Since its founding in 2006, the publisher has seen slow but steady growth, and its expanded presence in both local and international markets comes with increasing responsibilities to celebrate—but not stereotype—life in Nunavut.
“We don’t want to be treated differently than Canadian books. We don’t want to be put in the native studies section, we want to be put in the children’s book section,” Christopher says, referencing the predominantly children’s lineup of books available that day.
“We’re trying to represent Nunavut as it is, not as [the world] thinks it is,” Christopher said.
The solution, he explained, is to mix old and new, spread throughout the publication run which drops about 20 new titles on bookstore shelves every year in Nunavut, the United States, the United Kingdom and even as far away as Australia.
“We want to tell traditional stories because they are important for history, but we also want to tell contemporary stories,” he said.
Children’s book Leah’s Moustache Party, written by author Nadia Mike, is one of the latter.
Loosely based on her daughter, Leah Johnston, Mike’s book celebrates individuality and expression through dress-up.
“If you look at it, you might not think that it’s a northern story, but it is,” Christopher explained.
“That is an Inuit story. That’s an Inuit family. That’s Nunavut.”
Mike says stories like hers are important for northern youth to read in familiar environments, even if the messages themselves are more universal.
“They’re extremely important, especially for the kids in primary school to be able to relate to themselves and settings culturally appropriate to them,” Mike said.
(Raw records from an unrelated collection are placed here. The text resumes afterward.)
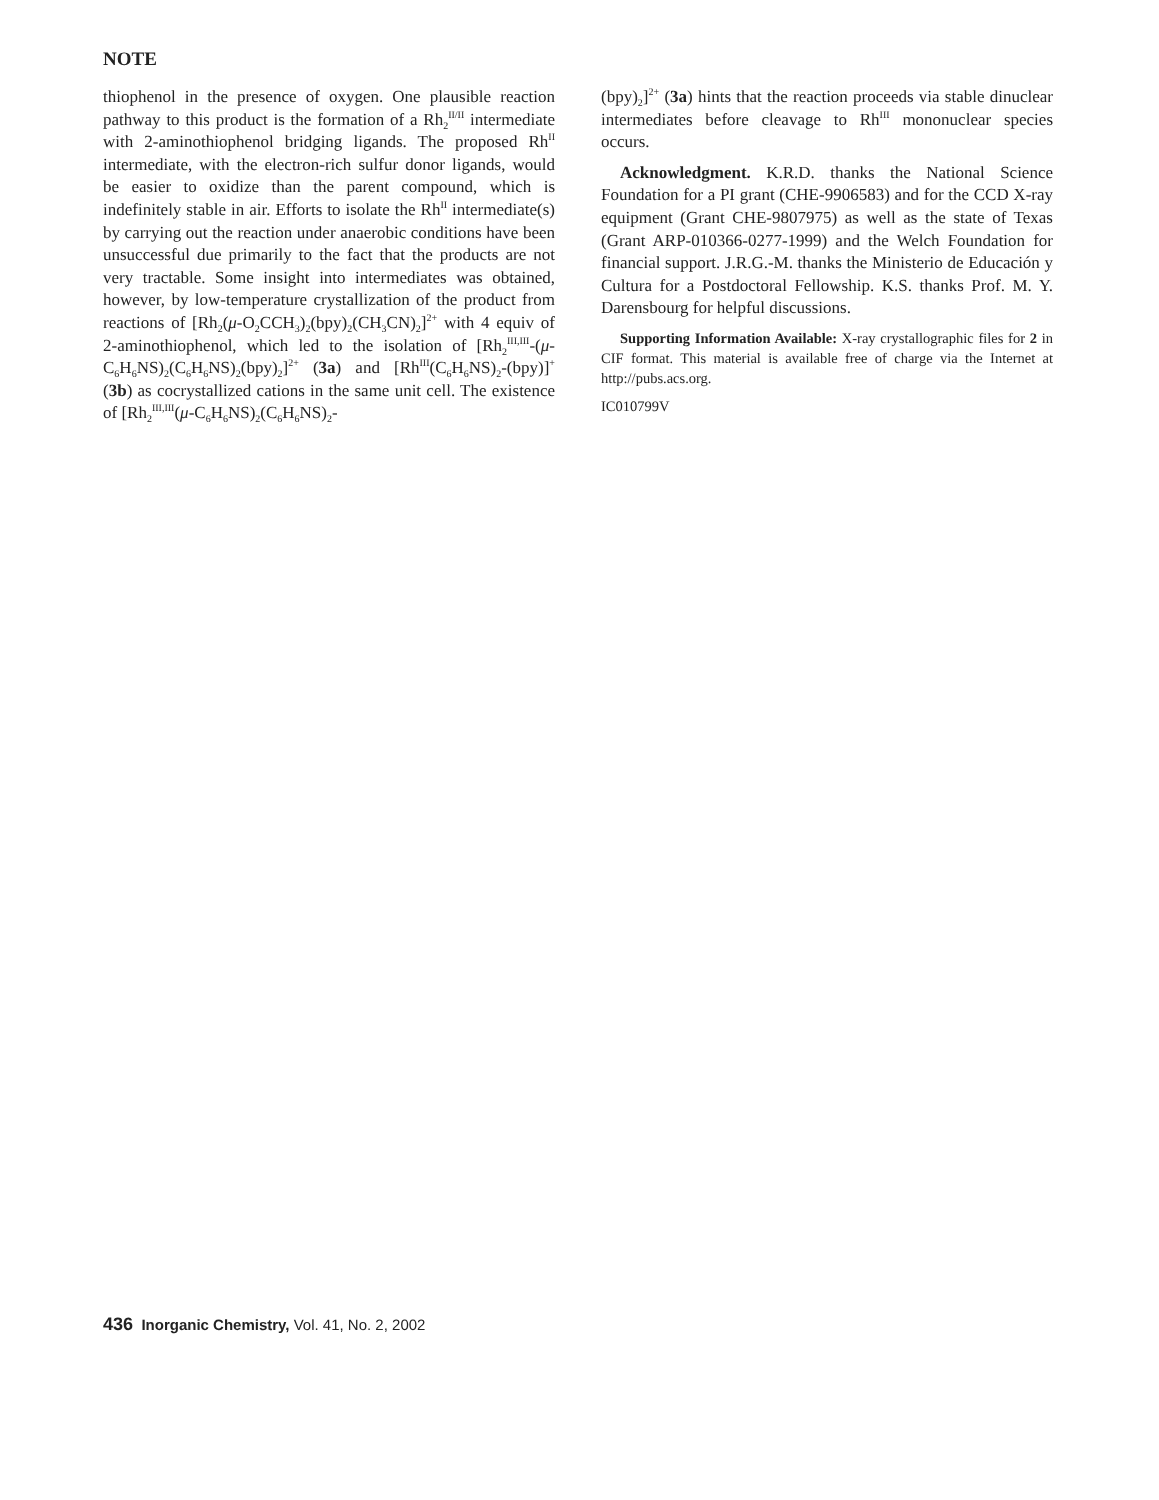NOTE
thiophenol in the presence of oxygen. One plausible reaction pathway to this product is the formation of a Rh<sub>2</sub><sup>II/II</sup> intermediate with 2-aminothiophenol bridging ligands. The proposed Rh<sup>II</sup> intermediate, with the electron-rich sulfur donor ligands, would be easier to oxidize than the parent compound, which is indefinitely stable in air. Efforts to isolate the Rh<sup>II</sup> intermediate(s) by carrying out the reaction under anaerobic conditions have been unsuccessful due primarily to the fact that the products are not very tractable. Some insight into intermediates was obtained, however, by low-temperature crystallization of the product from reactions of [Rh<sub>2</sub>(μ-O<sub>2</sub>CCH<sub>3</sub>)<sub>2</sub>(bpy)<sub>2</sub>(CH<sub>3</sub>CN)<sub>2</sub>]<sup>2+</sup> with 4 equiv of 2-aminothiophenol, which led to the isolation of [Rh<sub>2</sub><sup>III,III</sup>-(μ-C<sub>6</sub>H<sub>6</sub>NS)<sub>2</sub>(C<sub>6</sub>H<sub>6</sub>NS)<sub>2</sub>(bpy)<sub>2</sub>]<sup>2+</sup> (3a) and [Rh<sup>III</sup>(C<sub>6</sub>H<sub>6</sub>NS)<sub>2</sub>-(bpy)]<sup>+</sup> (3b) as cocrystallized cations in the same unit cell. The existence of [Rh<sub>2</sub><sup>III,III</sup>(μ-C<sub>6</sub>H<sub>6</sub>NS)<sub>2</sub>(C<sub>6</sub>H<sub>6</sub>NS)<sub>2</sub>-
(bpy)<sub>2</sub>]<sup>2+</sup> (3a) hints that the reaction proceeds via stable dinuclear intermediates before cleavage to Rh<sup>III</sup> mononuclear species occurs.
Acknowledgment. K.R.D. thanks the National Science Foundation for a PI grant (CHE-9906583) and for the CCD X-ray equipment (Grant CHE-9807975) as well as the state of Texas (Grant ARP-010366-0277-1999) and the Welch Foundation for financial support. J.R.G.-M. thanks the Ministerio de Educación y Cultura for a Postdoctoral Fellowship. K.S. thanks Prof. M. Y. Darensbourg for helpful discussions.
Supporting Information Available: X-ray crystallographic files for 2 in CIF format. This material is available free of charge via the Internet at http://pubs.acs.org.
IC010799V
436 Inorganic Chemistry, Vol. 41, No. 2, 2002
Books such as Mike’s, combined with the preservation of more traditional Inuit stories, round out the breadth of Inhabit Media’s mission statement.
“That’s the kind of stuff I like. I like legends and myth,” Arnaktauyok said about the power of Inuit stories for youth. “With me, that’s how I used to go to sleep, my father told me scary stories.”
“They’re written now so you don’t have to remember every word,” she added.
Arnaktauyok said her latest art project, exploring the Tuniit, mythical giants from Inuit legend who were likely Dorset people, will be released “in a year or so.”
“There is so little information, according to the older Inuit… I don’t want to make things up,” she said about her research into the Dorset culture, which precedes the direct ancestors of modern-day Inuit—the Thule.
Whatever side of the spectrum these stories and artwork find themselves on, Christopher says it’s an exciting time for Indigenous artists to speak to the world and control the narrative.
“Nationally, there’s much more interest,” he said.
“There’s a time right now for Indigenous authors. It’s becoming much more interesting.”